Getting Along as a Single Mom

Most of the time, I think being a single mom is easier than being a married one (or a coupled one). First of all, I get to sleep on whatever side of the bed I want, I’m in charge of all vacation planning (no golf trips for us!), and I never have to worry about taking turns in the master bath. The down side of being a single mom is that I’m always on. There is literally not a single, solitary second of the day that I’m not engaged or “on call,” and there’s no way around that. I have parented through food poisoning, headaches, flus, sprained limbs, and one very memorable broken toe. There are always lunches to be packed, homework to be done, and nightmares to be talked through. Being a mom is more than a full-time job. I have one of those, and it’s never woken me up in the middle of the night or thrown up in my car. A full-time job comes with physical and mental boundaries around it…but being a mom?
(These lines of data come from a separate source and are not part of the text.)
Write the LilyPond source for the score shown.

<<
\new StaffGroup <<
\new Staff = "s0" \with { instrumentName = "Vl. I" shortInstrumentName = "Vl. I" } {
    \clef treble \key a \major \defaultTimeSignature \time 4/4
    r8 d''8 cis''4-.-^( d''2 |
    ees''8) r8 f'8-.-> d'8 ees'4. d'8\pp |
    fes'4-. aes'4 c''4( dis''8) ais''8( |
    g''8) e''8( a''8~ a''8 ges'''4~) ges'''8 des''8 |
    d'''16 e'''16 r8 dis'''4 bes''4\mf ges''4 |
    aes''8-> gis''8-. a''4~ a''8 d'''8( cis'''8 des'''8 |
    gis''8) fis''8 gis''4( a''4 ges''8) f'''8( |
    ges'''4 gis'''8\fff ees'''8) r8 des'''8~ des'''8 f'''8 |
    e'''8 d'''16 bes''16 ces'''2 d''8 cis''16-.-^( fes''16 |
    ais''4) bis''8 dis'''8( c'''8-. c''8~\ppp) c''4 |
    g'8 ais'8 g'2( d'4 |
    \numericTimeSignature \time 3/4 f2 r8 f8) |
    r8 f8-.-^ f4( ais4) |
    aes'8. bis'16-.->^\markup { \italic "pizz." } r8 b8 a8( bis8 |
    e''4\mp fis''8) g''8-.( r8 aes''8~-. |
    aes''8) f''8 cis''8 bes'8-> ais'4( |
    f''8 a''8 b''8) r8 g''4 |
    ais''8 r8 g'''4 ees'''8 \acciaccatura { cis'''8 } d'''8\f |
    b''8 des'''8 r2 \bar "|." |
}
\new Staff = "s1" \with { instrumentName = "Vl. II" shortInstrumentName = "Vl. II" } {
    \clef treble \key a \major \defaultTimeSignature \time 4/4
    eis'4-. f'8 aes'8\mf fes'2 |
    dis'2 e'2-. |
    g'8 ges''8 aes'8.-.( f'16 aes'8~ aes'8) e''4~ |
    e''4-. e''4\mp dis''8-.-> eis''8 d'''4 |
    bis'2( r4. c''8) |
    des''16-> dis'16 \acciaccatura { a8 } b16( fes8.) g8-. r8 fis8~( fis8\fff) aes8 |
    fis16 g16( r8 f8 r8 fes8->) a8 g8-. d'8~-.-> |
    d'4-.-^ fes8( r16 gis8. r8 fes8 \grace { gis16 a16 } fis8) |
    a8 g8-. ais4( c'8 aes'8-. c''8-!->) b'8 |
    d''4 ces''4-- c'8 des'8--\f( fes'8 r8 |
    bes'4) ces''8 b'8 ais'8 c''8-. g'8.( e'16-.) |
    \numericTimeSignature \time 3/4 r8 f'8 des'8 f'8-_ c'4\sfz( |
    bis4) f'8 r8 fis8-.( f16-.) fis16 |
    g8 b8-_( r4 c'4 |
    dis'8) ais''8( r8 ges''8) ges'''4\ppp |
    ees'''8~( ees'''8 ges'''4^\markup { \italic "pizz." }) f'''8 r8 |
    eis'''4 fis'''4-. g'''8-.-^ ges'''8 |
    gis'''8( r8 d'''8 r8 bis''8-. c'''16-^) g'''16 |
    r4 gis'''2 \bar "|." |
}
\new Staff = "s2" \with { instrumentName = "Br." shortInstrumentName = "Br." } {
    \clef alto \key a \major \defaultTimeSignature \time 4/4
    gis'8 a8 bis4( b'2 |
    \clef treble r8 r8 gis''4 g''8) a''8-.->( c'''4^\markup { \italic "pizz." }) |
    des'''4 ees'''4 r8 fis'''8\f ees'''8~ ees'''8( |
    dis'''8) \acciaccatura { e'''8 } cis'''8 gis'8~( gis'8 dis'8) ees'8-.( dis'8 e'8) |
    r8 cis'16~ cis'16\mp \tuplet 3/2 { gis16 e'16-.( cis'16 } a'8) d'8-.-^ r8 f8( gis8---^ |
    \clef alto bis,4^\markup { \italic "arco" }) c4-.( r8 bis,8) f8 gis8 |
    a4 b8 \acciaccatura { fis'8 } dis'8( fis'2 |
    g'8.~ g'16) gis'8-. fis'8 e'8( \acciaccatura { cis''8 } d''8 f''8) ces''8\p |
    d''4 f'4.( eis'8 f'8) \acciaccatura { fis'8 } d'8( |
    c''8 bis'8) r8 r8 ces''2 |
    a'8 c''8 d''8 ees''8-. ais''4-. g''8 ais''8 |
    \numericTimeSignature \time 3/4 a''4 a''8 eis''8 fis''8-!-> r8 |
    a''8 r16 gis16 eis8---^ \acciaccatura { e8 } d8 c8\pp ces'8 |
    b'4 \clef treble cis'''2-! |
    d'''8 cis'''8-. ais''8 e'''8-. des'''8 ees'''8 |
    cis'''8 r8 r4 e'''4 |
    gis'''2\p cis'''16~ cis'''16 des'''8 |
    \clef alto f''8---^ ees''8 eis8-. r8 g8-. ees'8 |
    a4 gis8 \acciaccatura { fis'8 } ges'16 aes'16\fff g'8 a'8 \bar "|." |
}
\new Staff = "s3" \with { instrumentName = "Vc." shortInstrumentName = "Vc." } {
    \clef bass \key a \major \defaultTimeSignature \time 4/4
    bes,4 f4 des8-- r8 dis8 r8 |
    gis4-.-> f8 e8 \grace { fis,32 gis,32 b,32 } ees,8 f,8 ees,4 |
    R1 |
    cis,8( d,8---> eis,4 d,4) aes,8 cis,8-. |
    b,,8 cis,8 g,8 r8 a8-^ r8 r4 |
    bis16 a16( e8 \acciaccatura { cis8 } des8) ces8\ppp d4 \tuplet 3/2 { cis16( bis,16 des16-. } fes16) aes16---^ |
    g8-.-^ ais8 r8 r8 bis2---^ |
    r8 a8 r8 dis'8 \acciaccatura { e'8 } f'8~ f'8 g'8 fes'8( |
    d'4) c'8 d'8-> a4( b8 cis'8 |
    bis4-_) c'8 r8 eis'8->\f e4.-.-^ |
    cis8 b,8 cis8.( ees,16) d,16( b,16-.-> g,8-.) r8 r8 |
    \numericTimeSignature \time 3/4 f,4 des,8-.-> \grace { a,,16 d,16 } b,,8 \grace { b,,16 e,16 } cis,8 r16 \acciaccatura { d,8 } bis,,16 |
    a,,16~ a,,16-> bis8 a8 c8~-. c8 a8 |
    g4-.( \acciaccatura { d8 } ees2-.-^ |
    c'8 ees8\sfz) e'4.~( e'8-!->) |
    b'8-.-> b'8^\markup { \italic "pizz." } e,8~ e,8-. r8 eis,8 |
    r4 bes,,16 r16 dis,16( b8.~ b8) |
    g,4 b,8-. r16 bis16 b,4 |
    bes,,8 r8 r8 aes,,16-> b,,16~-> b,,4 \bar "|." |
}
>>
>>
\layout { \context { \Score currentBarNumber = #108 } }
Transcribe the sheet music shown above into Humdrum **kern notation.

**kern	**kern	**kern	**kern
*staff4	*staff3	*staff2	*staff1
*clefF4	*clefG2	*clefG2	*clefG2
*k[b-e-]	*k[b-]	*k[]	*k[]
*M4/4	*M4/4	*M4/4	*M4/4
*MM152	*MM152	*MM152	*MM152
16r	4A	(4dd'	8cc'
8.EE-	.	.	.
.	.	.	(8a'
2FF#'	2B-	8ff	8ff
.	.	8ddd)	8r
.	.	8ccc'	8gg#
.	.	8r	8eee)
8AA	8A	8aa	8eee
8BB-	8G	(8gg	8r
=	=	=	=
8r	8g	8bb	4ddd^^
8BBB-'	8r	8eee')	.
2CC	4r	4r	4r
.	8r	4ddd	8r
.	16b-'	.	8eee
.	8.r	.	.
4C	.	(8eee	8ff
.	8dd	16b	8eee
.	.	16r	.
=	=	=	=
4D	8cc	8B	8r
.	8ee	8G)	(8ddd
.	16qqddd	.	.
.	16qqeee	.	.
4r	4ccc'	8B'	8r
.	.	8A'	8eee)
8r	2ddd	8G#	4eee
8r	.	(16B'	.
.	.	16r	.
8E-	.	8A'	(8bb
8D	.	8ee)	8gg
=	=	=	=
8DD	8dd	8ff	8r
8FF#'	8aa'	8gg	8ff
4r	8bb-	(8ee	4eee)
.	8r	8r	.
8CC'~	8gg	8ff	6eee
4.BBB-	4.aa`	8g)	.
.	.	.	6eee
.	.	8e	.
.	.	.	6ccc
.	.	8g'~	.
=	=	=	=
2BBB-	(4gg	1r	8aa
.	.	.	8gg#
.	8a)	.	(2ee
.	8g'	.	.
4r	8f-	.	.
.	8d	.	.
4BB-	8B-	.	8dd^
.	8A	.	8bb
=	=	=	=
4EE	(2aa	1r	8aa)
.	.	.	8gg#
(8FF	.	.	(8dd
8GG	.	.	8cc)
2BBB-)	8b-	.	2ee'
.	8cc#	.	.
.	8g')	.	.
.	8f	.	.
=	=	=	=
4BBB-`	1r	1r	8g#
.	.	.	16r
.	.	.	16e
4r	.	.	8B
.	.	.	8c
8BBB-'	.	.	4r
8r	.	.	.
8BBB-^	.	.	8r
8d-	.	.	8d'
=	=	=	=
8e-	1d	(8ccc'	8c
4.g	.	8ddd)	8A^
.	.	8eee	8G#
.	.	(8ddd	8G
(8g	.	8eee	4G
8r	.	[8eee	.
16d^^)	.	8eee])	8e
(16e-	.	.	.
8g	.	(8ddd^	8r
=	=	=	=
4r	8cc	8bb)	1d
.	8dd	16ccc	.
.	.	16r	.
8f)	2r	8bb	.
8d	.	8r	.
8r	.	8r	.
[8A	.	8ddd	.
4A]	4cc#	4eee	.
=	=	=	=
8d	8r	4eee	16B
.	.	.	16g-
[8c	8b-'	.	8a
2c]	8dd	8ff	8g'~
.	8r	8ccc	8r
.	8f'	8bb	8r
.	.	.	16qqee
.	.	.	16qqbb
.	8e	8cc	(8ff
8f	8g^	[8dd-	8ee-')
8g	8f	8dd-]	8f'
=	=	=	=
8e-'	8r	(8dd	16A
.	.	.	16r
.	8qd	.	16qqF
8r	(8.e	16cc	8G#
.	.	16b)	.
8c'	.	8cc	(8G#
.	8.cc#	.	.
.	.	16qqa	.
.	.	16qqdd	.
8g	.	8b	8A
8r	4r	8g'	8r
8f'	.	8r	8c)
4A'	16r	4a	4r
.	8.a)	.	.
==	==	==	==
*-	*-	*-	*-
That’s a whole different ball game.

It’s not that I resent the choices I’ve made or the life events that led me here…it’s more that I realize now that I can never turn off my “mommy brain.”  My non-single mom friends tell me that they, too, are always “mom,” but I think there’s a subtle different. Moms with partners always have a backup, a last resort, a bottom line. In my house, it’s me, and all me, all the time. There’s a kind of high-intensity brain exhaustion that goes along with that realization…probably like a pilot or a ship’s captain, “The buck stops here. Literally.” But on the other hand, I know that even though I’m making all the decisions, I’m making the right ones. And I have to be proud of that.

What do other single moms do deal with 24/7 “mommy brain”? Do other single moms feel the same way?